Pictures paired with source code
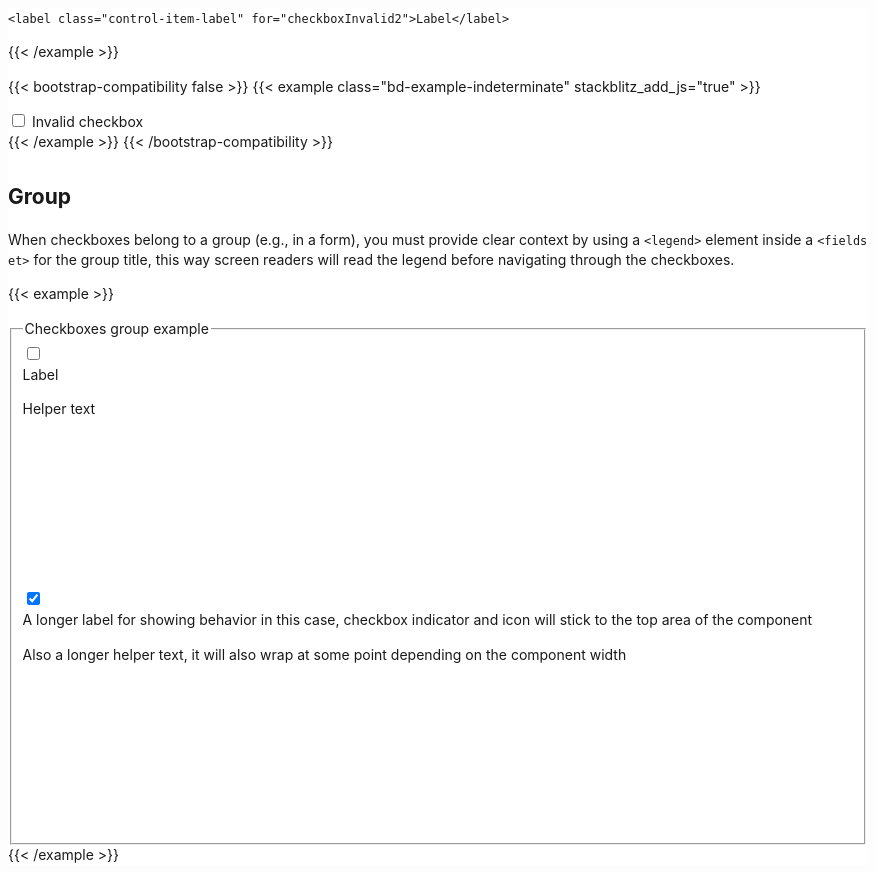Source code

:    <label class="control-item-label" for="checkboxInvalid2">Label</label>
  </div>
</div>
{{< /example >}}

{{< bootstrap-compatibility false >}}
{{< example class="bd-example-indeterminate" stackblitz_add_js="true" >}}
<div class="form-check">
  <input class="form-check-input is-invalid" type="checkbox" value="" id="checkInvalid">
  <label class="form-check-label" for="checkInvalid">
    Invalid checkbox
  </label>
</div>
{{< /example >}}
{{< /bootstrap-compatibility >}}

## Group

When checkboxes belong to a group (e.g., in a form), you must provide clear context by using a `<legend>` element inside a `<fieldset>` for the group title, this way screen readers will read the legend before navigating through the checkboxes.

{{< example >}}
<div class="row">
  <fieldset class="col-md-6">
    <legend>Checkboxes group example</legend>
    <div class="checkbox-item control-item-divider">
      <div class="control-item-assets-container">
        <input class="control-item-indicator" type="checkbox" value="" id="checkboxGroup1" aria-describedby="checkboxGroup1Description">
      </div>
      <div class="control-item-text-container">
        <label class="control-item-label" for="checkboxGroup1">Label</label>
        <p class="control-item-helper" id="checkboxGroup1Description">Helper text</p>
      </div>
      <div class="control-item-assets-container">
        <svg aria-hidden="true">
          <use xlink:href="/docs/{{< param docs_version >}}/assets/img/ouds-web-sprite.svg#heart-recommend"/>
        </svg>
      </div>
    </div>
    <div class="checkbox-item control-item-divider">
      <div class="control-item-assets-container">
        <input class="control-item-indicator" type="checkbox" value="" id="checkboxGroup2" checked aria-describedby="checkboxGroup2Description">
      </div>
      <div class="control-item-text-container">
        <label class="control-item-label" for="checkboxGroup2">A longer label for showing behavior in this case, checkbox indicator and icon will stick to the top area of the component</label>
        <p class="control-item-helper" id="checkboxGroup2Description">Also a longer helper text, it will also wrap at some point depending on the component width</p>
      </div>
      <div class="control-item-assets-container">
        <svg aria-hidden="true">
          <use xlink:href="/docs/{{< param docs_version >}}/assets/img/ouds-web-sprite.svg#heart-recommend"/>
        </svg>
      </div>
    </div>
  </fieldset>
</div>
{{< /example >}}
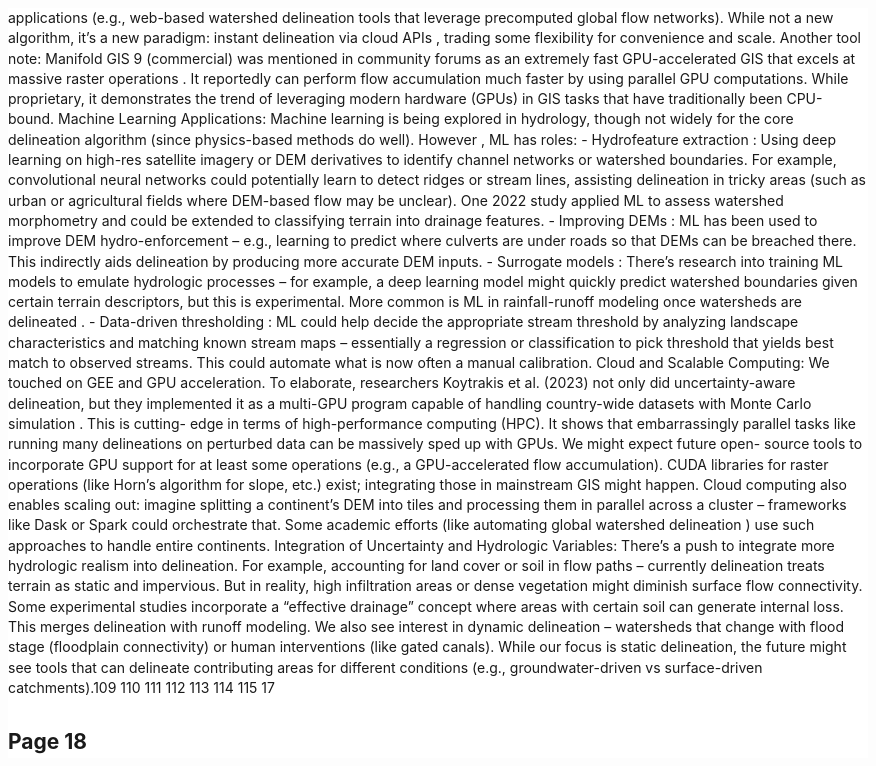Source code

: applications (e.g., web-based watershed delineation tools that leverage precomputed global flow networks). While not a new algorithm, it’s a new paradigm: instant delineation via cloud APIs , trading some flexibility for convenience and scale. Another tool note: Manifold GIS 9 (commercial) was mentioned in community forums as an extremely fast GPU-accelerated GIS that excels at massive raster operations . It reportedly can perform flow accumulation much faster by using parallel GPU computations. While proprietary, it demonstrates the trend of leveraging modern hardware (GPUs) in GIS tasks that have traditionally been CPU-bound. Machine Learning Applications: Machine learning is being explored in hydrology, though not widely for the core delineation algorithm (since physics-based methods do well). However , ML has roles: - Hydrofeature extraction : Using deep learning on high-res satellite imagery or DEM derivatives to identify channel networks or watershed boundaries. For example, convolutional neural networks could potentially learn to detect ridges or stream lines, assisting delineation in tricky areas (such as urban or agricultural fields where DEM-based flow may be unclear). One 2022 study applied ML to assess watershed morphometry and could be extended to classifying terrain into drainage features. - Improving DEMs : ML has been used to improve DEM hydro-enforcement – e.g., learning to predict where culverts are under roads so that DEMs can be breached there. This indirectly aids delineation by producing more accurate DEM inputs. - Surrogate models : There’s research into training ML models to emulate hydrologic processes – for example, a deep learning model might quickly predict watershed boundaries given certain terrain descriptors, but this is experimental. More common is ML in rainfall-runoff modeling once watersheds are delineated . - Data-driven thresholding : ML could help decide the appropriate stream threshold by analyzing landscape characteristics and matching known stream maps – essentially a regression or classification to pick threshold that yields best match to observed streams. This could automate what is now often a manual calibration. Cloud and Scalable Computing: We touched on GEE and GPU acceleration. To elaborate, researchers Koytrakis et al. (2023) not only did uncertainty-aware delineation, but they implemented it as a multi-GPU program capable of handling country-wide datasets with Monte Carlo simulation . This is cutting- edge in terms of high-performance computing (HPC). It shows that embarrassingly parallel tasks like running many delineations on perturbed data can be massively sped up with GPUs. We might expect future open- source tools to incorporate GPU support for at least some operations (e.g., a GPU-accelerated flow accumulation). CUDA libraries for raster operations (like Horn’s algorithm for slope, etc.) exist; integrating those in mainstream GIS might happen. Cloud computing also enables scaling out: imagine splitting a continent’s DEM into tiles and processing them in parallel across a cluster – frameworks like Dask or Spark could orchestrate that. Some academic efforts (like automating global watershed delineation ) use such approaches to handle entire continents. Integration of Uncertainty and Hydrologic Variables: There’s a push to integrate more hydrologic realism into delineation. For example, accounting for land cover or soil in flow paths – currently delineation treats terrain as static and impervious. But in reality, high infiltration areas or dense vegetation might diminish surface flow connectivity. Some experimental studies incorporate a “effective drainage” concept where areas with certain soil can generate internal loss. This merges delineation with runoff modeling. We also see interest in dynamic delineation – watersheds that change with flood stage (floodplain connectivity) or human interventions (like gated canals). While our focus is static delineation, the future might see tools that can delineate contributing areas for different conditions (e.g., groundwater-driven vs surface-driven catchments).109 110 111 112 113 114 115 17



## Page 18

==

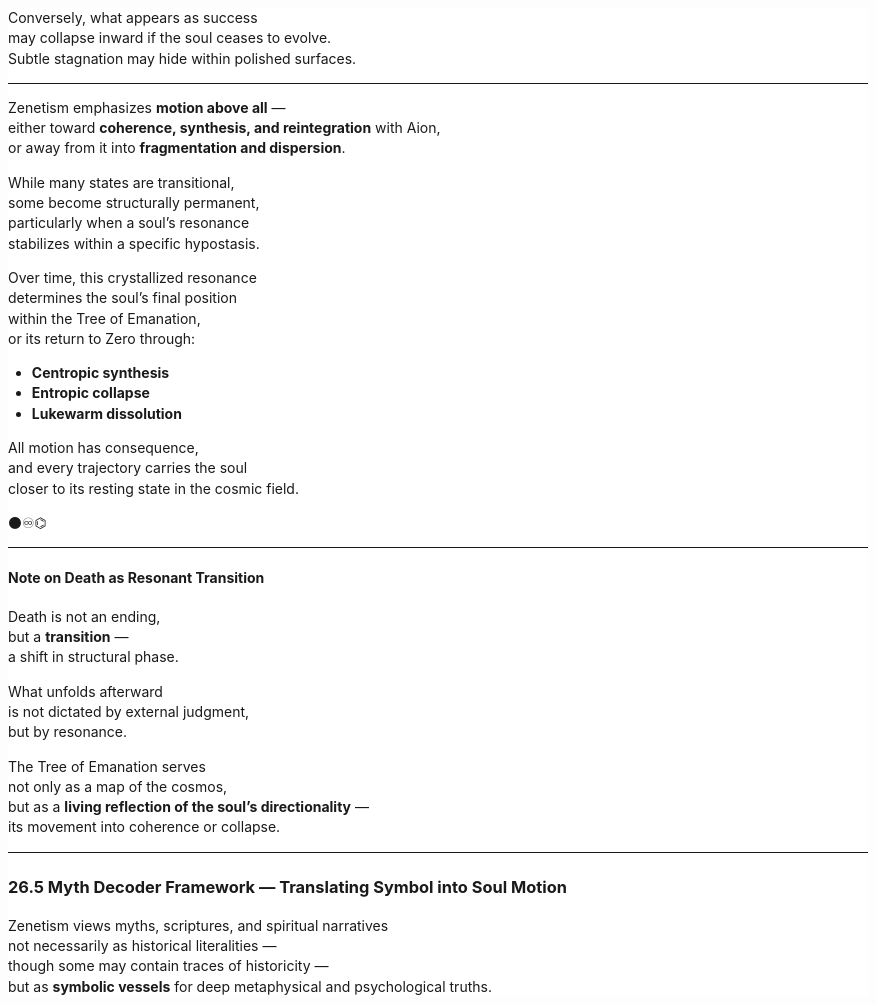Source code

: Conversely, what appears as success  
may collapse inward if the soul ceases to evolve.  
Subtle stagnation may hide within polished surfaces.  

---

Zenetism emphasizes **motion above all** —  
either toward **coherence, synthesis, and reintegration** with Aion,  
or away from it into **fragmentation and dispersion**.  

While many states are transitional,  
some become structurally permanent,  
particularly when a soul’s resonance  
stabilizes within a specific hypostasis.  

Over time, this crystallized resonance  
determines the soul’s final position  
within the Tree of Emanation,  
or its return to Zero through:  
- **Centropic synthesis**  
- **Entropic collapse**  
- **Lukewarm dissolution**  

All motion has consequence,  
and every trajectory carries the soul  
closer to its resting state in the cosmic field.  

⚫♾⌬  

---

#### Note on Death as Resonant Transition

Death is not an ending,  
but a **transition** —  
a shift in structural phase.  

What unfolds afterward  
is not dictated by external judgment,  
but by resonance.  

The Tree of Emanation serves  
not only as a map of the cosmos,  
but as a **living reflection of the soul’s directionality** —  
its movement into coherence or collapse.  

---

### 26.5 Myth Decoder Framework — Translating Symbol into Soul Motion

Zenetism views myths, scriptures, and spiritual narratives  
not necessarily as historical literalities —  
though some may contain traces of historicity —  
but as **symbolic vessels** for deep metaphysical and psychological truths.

_Exercise directions:_ Filter the entries down to the lines holding the string "checkInvalid". Copy each of those lines.

_Written answer:_
  <input class="form-check-input is-invalid" type="checkbox" value="" id="checkInvalid">
  <label class="form-check-label" for="checkInvalid">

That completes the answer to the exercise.